Mr Loukadellis said that, like many Greek children, he would hear stories from his grandmother about the Minotaur and she would say to him “be like Theseus save people from the dark.”
Dr Withycombe emphasised the “important role women played” in Ancient Greece even though they “often did not tell their own stories.”
“We have so many glimpses of the life of women in Ancient Greece in this exhibition like the two terracotta figurines of women playing knucklebones, the elderly woman nursing a baby, and the colossal architectural fragments that helped me understand the story behind Artemisia who helped complete one of the seven wonders of the Ancient world the Mausoleum of Halicarnassus”
Ms Cheyne said: “As part of the ACT Government’s ongoing commitment to the tourism, events, arts and cultural sectors, we are very pleased to be supporting the National Museum of Australia in staging this exhibition. The welcome return of blockbuster exhibitions will play an important role in the social and economic recovery of the Canberra region – and provides yet another great reason for our interstate visitors to organise a trip to the nation’s capital.”

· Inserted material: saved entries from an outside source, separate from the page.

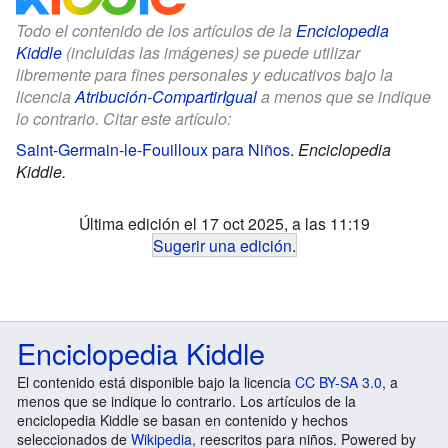
Todo el contenido de los artículos de la
Enciclopedia
Kiddle
(incluidas las imágenes) se puede utilizar
libremente para fines personales y educativos bajo la
licencia
Atribución-CompartirIgual
a menos que se indique
lo contrario. Citar este artículo:
Saint-Germain-le-Fouilloux para Niños
.
Enciclopedia
Kiddle.
Última edición el 17 oct 2025, a las 11:19
Sugerir una edición
.
Enciclopedia Kiddle
El contenido está disponible bajo la licencia
CC BY-SA 3.0
, a
menos que se indique lo contrario. Los artículos de la
enciclopedia Kiddle se basan en contenido y hechos
seleccionados de
Wikipedia
, reescritos para niños. Powered by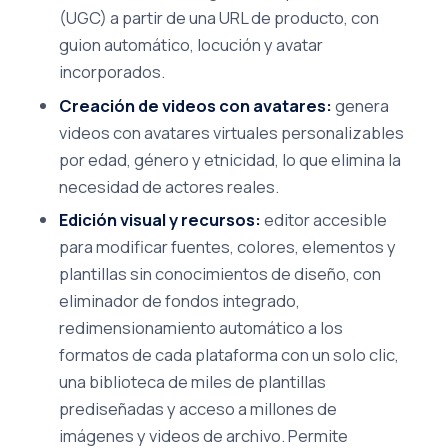
(UGC) a partir de una URL de producto, con
guion automático, locución y avatar
incorporados.
Creación de videos con avatares:
genera
videos con avatares virtuales personalizables
por edad, género y etnicidad, lo que elimina la
necesidad de actores reales.
Edición visual y recursos:
editor accesible
para modificar fuentes, colores, elementos y
plantillas sin conocimientos de diseño, con
eliminador de fondos integrado,
redimensionamiento automático a los
formatos de cada plataforma con un solo clic,
una biblioteca de miles de plantillas
prediseñadas y acceso a millones de
imágenes y videos de archivo. Permite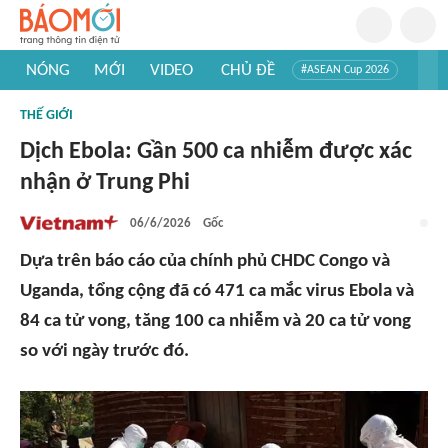
NÓNG
MỚI
VIDEO
CHỦ ĐỀ
#ASEAN Cup 2026
#Trí tuệ nhân tạo
#Mỹ - Iran
#Khám phá Việt Nam
THẾ GIỚI
#Khám phá thế giới
Dịch Ebola: Gần 500 ca nhiễm được xác
nhận ở Trung Phi
06/6/2026
Gốc
Dựa trên báo cáo của chính phủ CHDC Congo và
Uganda, tổng cộng đã có 471 ca mắc virus Ebola và
84 ca tử vong, tăng 100 ca nhiễm và 20 ca tử vong
so với ngày trước đó.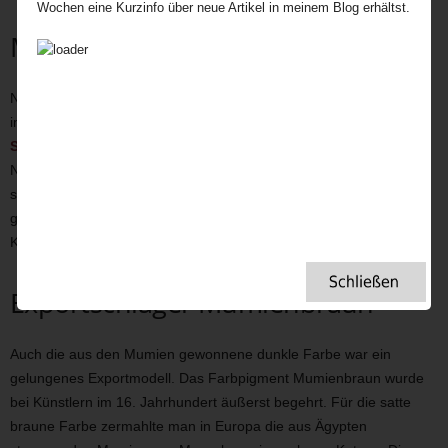
Wochen eine Kurzinfo über neue Artikel in meinem Blog erhältst.
Mumien als Attraktion
Neben ihrem vermeintlich medizinischen Nutzen wurden die
importierten Mumien zu einer Attraktion an sich. Der berühmte
Samuel Pepys
erzählte 1668
,
dass er nach einer durchzechten
Nacht in die Londoner Hafenanlagen ging, um eine Mumie zu
sehen, bevor sie zermahlen wurde. Mumienreste wie Arme Füße
gehörten damals im Übrigen üblicherweise in das
Kuriositätenkabinett eines echten Gentlemans.
Exportschlager Mumienbraun
Auch die aus den Mumien gewonnene dunkle Farbe war ein
gelungenes Exportmodell. Das Farbpigment Mumienbraun wurde
bei Künstlern im 16. Jahrhundert äußerst begehrt. Für die satte
braune Farbe zermahlte man in Europa die aus Ägypten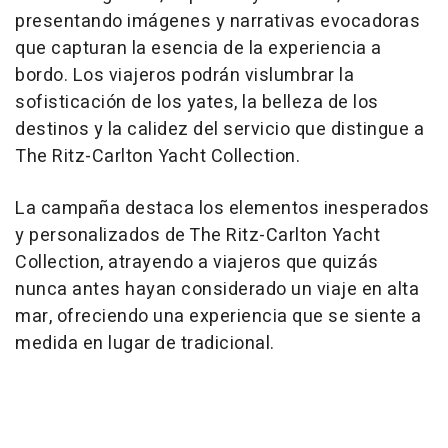
presentando imágenes y narrativas evocadoras
que capturan la esencia de la experiencia a
bordo. Los viajeros podrán vislumbrar la
sofisticación de los yates, la belleza de los
destinos y la calidez del servicio que distingue a
The Ritz-Carlton Yacht Collection.
La campaña destaca los elementos inesperados
y personalizados de The Ritz-Carlton Yacht
Collection, atrayendo a viajeros que quizás
nunca antes hayan considerado un viaje en alta
mar, ofreciendo una experiencia que se siente a
medida en lugar de tradicional.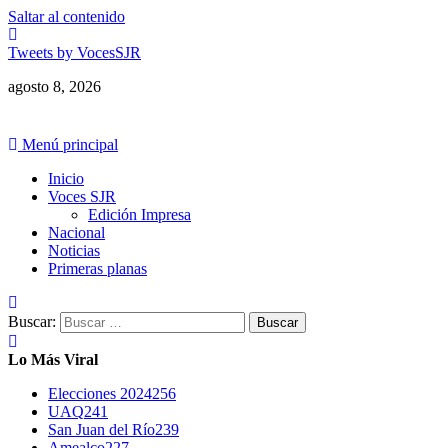
Saltar al contenido
Tweets by VocesSJR
agosto 8, 2026
Menú principal
Inicio
Voces SJR
Edición Impresa
Nacional
Noticias
Primeras planas
Buscar:
Lo Más Viral
Elecciones 2024
256
UAQ
241
San Juan del Río
239
Amealco
227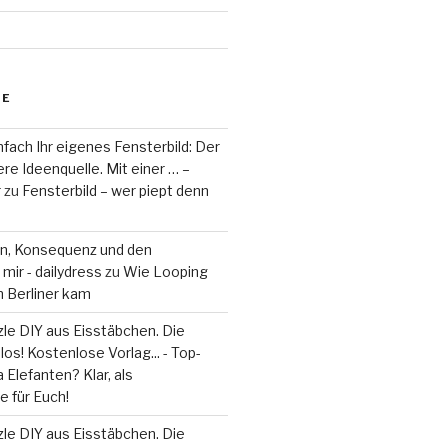
RE
fach Ihr eigenes Fensterbild: Der
re Ideenquelle. Mit einer … –
r
zu
Fensterbild – wer piept denn
on, Konsequenz und den
mir - dailydress
zu
Wie Looping
m Berliner kam
le DIY aus Eisstäbchen. Die
los! Kostenlose Vorlag... - Top-
 Elefanten? Klar, als
 für Euch!
le DIY aus Eisstäbchen. Die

Ancient Greeks is the result of a groundbreaking collaboration between the Western Australian Museum, the National Museum of Australia, and the Tāmaki Paenga Hira Auckland War Memorial Museum, which combined forces to bring the exhibition to Australasia for the first time. Ancient Greeks: Athletes, Warriors and Heroes was on display at the Western Australian Museum from 20 June to 7 November 2021, and will be on show at Tāmaki Paenga Hira Auckland War Memorial Museum in New Zealand from 10 June to 16 October 2022.